The magnitude of the observed odds ratio for anti-TNF-α therapy should be interpreted with caution. Although the association remained statistically significant after multivariable adjustment, the wide confidence interval suggests potential overestimation of the true effect size. This finding likely reflects residual confounding, particularly confounding by indication, as patients receiving anti-TNF-α therapy had lower remission rates and more severe disease. Moreover, the modest sample size limits the stability of regression estimates. Consequently, the observed odds ratio should be viewed as exploratory rather than definitive.
This study has several limitations. The cross-sectional design prevents determination of temporal relationships between anti-TNF-α therapy and bone health. The sample size, although adequate for pilot analysis, limits statistical power, particularly for subgroup comparisons. Disease activity was significantly different between treatment groups, raising the likelihood of confounding by severity.
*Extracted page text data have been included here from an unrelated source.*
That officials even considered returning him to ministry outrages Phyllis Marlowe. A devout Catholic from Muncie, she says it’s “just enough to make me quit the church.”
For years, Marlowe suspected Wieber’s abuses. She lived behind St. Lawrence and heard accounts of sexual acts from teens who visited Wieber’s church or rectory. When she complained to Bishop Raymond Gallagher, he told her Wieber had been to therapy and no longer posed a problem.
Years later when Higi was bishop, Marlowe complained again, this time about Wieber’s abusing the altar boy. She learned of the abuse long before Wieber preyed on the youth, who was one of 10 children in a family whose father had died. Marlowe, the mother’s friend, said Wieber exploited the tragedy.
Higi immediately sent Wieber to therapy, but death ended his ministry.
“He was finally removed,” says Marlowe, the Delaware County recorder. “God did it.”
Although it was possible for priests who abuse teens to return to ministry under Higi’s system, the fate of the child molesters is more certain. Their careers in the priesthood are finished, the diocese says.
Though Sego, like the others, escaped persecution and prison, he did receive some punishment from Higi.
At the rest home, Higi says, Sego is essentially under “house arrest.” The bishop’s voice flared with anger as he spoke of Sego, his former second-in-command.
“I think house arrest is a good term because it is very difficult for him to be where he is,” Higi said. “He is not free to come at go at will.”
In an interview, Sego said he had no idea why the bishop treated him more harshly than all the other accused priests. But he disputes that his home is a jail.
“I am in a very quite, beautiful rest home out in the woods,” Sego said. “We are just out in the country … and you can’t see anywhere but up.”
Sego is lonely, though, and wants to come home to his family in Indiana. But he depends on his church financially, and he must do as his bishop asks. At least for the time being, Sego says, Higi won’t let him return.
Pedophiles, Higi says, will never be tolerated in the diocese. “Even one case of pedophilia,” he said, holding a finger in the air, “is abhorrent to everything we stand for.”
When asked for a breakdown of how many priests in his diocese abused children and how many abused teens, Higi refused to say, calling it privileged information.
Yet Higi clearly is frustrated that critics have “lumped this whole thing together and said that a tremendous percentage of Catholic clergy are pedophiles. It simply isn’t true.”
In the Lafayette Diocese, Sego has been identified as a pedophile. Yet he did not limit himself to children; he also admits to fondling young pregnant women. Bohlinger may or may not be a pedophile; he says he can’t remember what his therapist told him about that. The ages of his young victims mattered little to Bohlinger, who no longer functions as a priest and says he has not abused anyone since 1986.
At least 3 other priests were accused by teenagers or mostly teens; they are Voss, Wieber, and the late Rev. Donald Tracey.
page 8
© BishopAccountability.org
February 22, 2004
Data regarding cumulative steroid use relied on medical record documentation and patient self-report, which may introduce recall bias. The use of Z-scores, while appropriate for younger populations, limits comparability with osteoporosis studies using T-scores. Finally, therapy duration was not standardized, and timing of DEXA scans varied, preventing assessment of longitudinal changes in BMD.
5.1. Conclusions
This expanded cross-sectional pilot study identified a significant association between anti-TNF-α therapy and reduced bone mineral density in patients with inflammatory bowel disease. While anti-TNF-α therapy remained independently associated with osteoporosis after multivariable adjustment, this relationship likely reflects the complex interplay between disease severity, chronic inflammation, cumulative corticosteroid exposure, and nutritional status rather than a direct harmful effect of biologic therapy.
Given the high prevalence of osteoporosis observed - particularly among patients receiving anti-TNF-α - these findings reinforce the importance of routine bone health monitoring, timely DEXA assessment, and proactive management of modifiable risk factors such as vitamin D deficiency, nutritional deficits, and prolonged steroid use. Further prospective studies are required to delineate causality, examine long-term changes in bone density following biologic initiation, and differentiate the direct effects of anti-TNF-α agents from residual confounding related to underlying disease severity.